Pada kesempatan tersebut, Dompet Dhuafa secara resmi melepas keberangkatan Program Mudik Kalcer (Kampung Halaman Ceria) 1447 Hijriah, dengan memberangkatkan sekitar 750 pemudik menggunakan 15 unit bus menuju berbagai daerah di Pulau Jawa dan Sumatra.
Salah satu pemudik tujuan Wonogiri, Wagito, mengaku bersyukur bisa pulang kampung melalui program tersebut. Bersama istri dan anaknya, ia menaiki bus tujuan Solo yang menjadi rute terdekat menuju kampung halamannya.
“Hal yang sangat kami tunggu adalah mudik, kumpul sama bapak dan keluarga, meski ibu sudah tidak ada tahun lalu. Di kampung saya kembali bertani. Rencana tiga minggu baru kembali ke Jakarta,” ujar Wagito yang sehari-hari berjualan mie ayam bakso di Tangerang Selatan.
Acara pelepasan keberangkatan dipimpin langsung oleh Ketua Pengurus Dompet Dhuafa, Ahmad Juwaini, bersama jajaran pengurus dan manajemen lembaga tersebut.
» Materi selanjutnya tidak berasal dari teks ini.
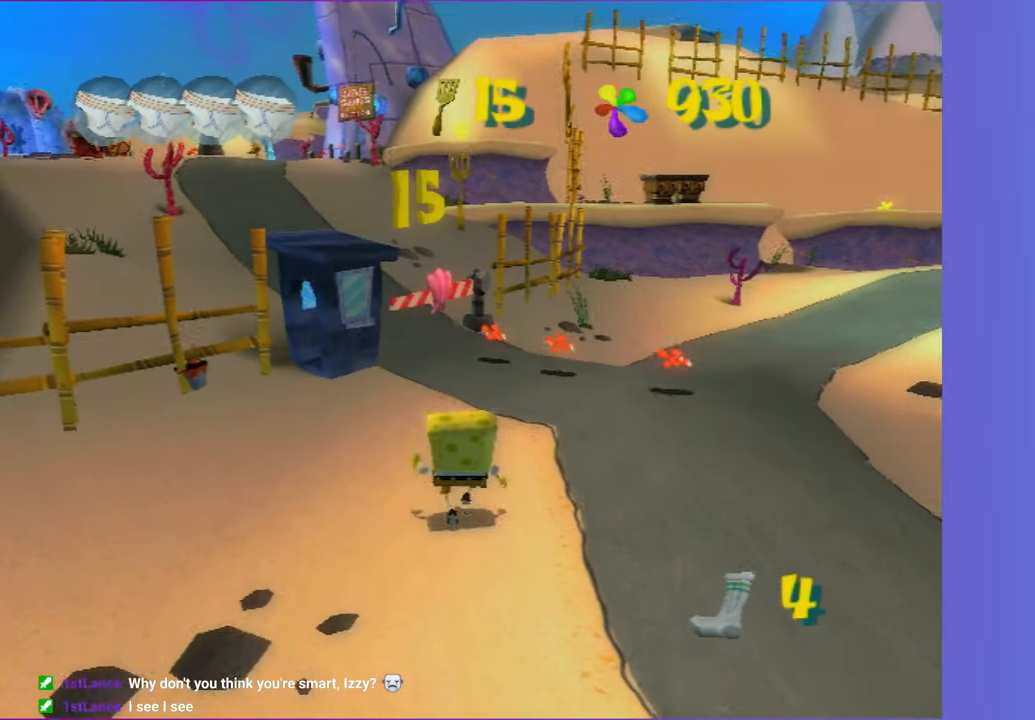
{"buttons": ["R2"], "left_stick": "up", "right_stick": "center", "button_events": [[50, "A", "down"], [150, "A", "up"], [400, "R2", "down"]]}
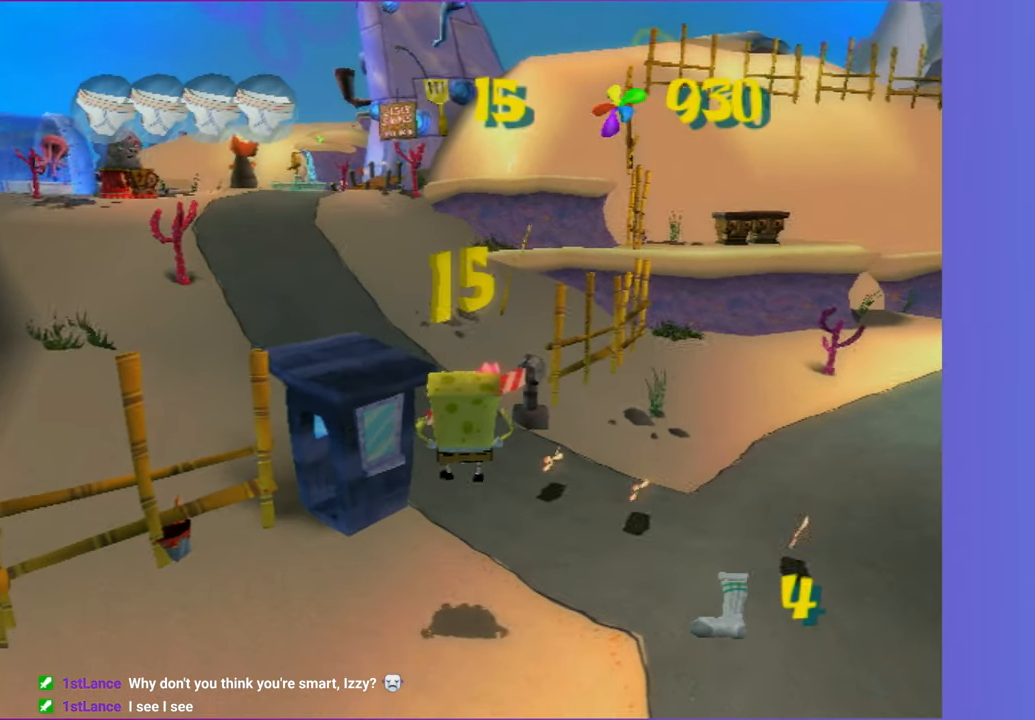
{"buttons": ["R2"], "left_stick": "up", "right_stick": "center", "button_events": [[17, "R2", "up"], [100, "R2", "down"], [200, "R2", "up"], [283, "R2", "down"], [400, "R2", "up"], [483, "R2", "down"]]}
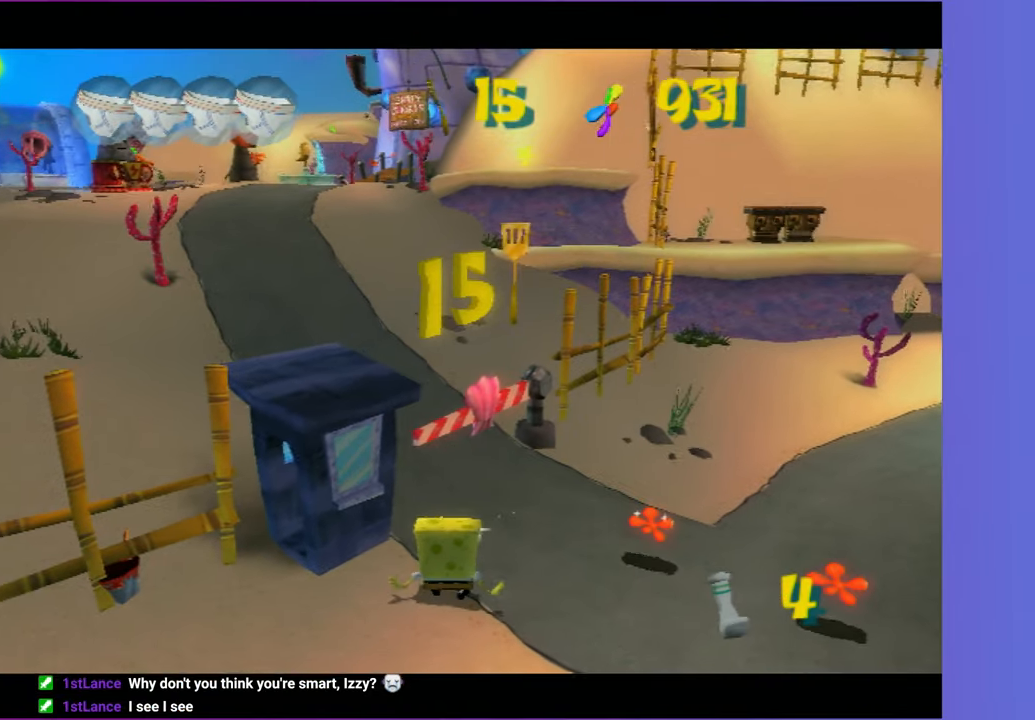
{"buttons": [], "left_stick": "up", "right_stick": "center", "button_events": [[100, "R2", "up"], [350, "R2", "down"], [483, "R2", "up"]]}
Kegiatan ini juga dihadiri sejumlah mitra kolaborator, di antaranya Muhammad Irfan selaku Head of Sales D’Besto, Putut Angga Wijaya selaku Marketing Manager CIBIS Park, perwakilan Piknik Bus Semar Mesem Indonesia, serta brand Dua Belibis.
Dalam sambutannya, Ahmad Juwaini menjelaskan bahwa Mudik Kalcer merupakan salah satu program unggulan Ramadan yang bertujuan membantu masyarakat yang memiliki keterbatasan ekonomi agar tetap bisa pulang kampung dan merayakan Idulfitri bersama keluarga.
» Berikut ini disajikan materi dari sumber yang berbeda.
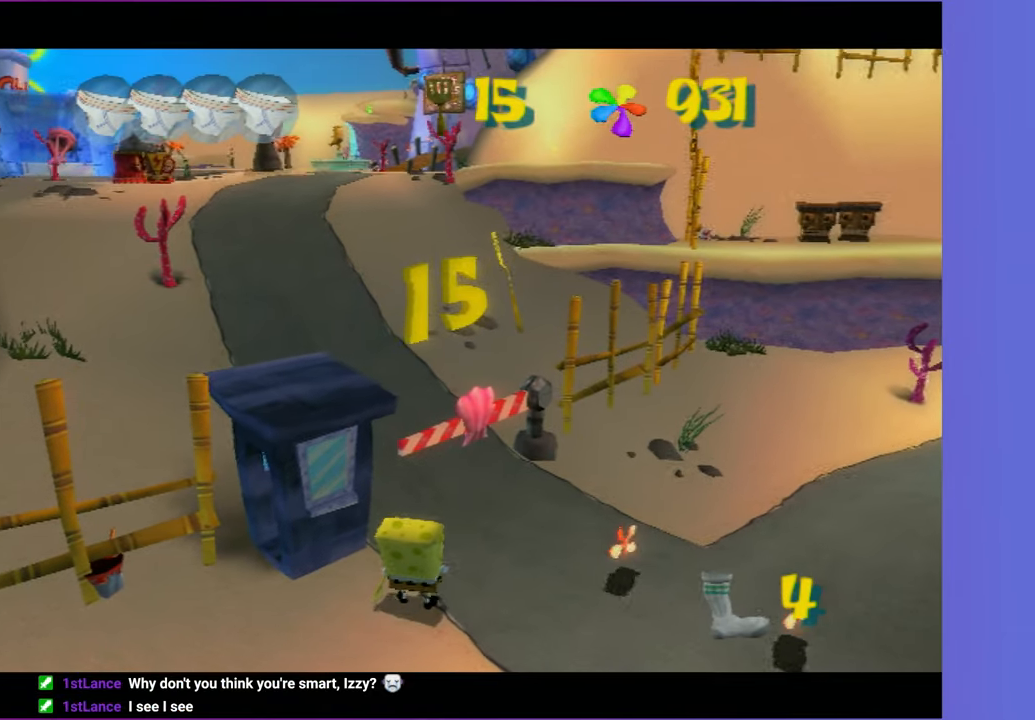
{"buttons": ["R2"], "left_stick": "up", "right_stick": "center", "button_events": [[67, "R2", "down"], [183, "R2", "up"], [250, "R2", "down"], [367, "R2", "up"], [450, "R2", "down"]]}
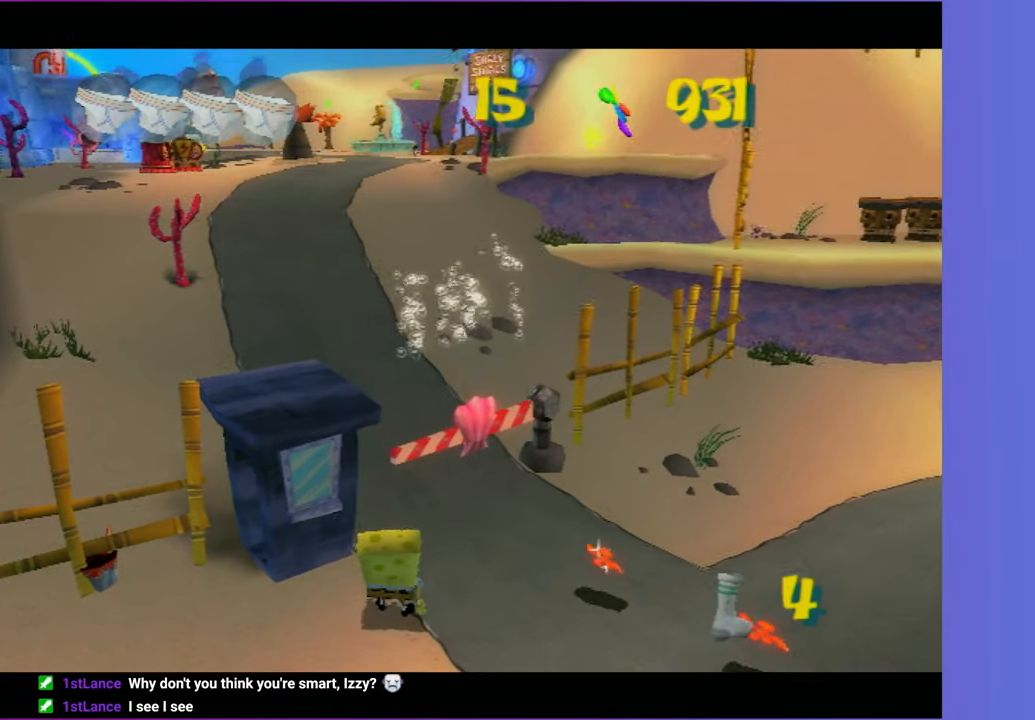
{"buttons": ["R2"], "left_stick": "up", "right_stick": "center", "button_events": [[33, "R2", "up"], [117, "R2", "down"], [217, "R2", "up"], [283, "R2", "down"], [400, "R2", "up"], [467, "R2", "down"]]}
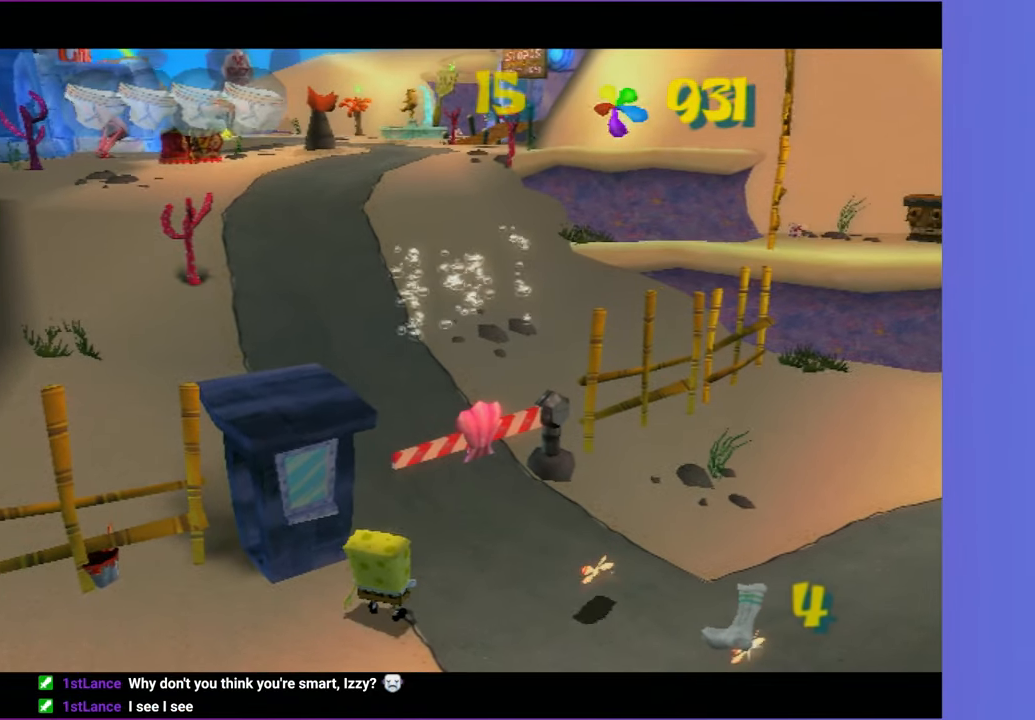
{"buttons": [], "left_stick": "up", "right_stick": "center", "button_events": [[67, "R2", "up"], [133, "R2", "down"], [250, "R2", "up"], [333, "R2", "down"], [433, "R2", "up"]]}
“Layanan mudik ini juga menjadi bentuk pertanggungjawaban Dompet Dhuafa kepada para donatur dalam mengupayakan kebaikan di bulan Ramadan. Semoga membawa kebahagiaan bagi para pemudik untuk bersilaturahmi bersama keluarga,” ujar Ahmad.
Ia menambahkan, program ini diharapkan dapat terus berlangsung setiap tahun. Namun pihaknya berharap para penerima manfaat suatu saat dapat berubah status dari mustahik menjadi muzakki.
Program Mudik Kalcer tahun ini menyasar masyarakat dhuafa di wilayah Jabodetabek yang memiliki keterbatasan ekonomi tetapi memiliki keinginan kuat untuk pulang kampung.
Penerima manfaat program ini umumnya berasal dari kalangan pekerja sektor informal, seperti guru ngaji, guru honorer, marbot masjid, pedagang kecil, asisten rumah tangga, hingga buruh harian lepas.
Sebelum diberangkatkan, para peserta telah melalui proses pendaftaran serta verifikasi yang berlangsung pada 20–28 Februari 2026 untuk memastikan bantuan tepat sasaran.
Adapun rute tujuan mudik tahun ini meliputi sejumlah kota di Jawa Tengah seperti Purwokerto, Yogyakarta, Solo, dan Semarang. Selain itu juga menuju wilayah Jawa Timur seperti Ponorogo dan Surabaya, serta ke Pulau Sumatra dengan tujuan Lampung.
Melalui program ini, Dompet Dhuafa berharap para pemudik dapat merasakan kebahagiaan pulang kampung dan merayakan Hari Raya Idulfitri bersama keluarga tercinta.